### WHAT YOU HAVE TO DO
Every line holding the string "Input" should be copied out of the listing.

### RECORDS
☆ ☆ ☆ ☆ ☆

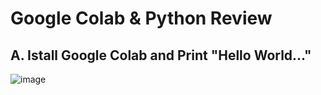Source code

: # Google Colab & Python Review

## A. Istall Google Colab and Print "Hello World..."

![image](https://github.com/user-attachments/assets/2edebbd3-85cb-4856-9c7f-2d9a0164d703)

☆ ☆ ☆ ☆ ☆

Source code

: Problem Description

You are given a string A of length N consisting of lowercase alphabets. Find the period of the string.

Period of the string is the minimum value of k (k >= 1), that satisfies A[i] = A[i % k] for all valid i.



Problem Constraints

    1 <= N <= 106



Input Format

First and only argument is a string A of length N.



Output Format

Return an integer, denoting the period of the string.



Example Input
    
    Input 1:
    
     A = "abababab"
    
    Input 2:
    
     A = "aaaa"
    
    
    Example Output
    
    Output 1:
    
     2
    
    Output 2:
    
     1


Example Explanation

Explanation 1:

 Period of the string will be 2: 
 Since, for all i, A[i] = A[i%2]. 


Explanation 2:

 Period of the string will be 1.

☆ ☆ ☆ ☆ ☆

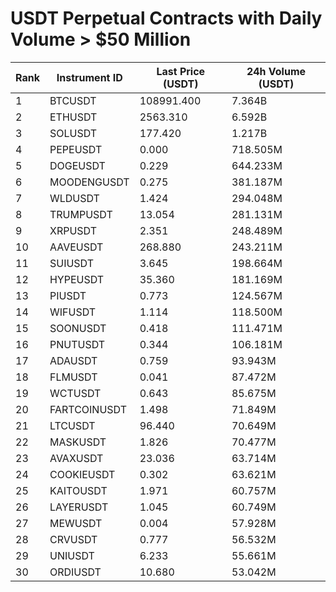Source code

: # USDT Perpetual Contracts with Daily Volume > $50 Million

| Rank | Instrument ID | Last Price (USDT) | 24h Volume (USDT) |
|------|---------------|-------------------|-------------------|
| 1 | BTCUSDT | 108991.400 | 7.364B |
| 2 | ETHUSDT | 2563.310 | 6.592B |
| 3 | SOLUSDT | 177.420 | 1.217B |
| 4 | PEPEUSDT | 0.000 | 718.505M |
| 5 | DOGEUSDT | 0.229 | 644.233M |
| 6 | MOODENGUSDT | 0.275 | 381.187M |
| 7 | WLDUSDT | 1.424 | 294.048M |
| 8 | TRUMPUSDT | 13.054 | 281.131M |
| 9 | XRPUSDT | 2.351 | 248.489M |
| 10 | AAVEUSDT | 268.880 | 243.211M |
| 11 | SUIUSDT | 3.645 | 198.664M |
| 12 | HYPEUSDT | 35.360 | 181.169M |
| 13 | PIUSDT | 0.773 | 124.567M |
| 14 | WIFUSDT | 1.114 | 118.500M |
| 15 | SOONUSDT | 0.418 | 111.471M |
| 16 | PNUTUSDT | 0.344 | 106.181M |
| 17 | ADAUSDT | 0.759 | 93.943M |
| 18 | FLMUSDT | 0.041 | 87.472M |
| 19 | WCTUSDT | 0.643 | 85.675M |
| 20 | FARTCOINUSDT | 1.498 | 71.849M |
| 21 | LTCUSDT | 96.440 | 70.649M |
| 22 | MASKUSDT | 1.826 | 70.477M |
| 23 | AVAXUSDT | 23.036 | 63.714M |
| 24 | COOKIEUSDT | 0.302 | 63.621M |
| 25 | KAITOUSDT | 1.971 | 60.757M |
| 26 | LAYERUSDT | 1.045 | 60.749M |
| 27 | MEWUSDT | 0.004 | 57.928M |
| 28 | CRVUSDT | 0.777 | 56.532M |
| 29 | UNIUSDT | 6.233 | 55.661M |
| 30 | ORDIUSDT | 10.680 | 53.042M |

☆ ☆ ☆ ☆ ☆

### SOLUTION TO THIS EXERCISE
Input Format
Example Input
    Input 1:
    Input 2:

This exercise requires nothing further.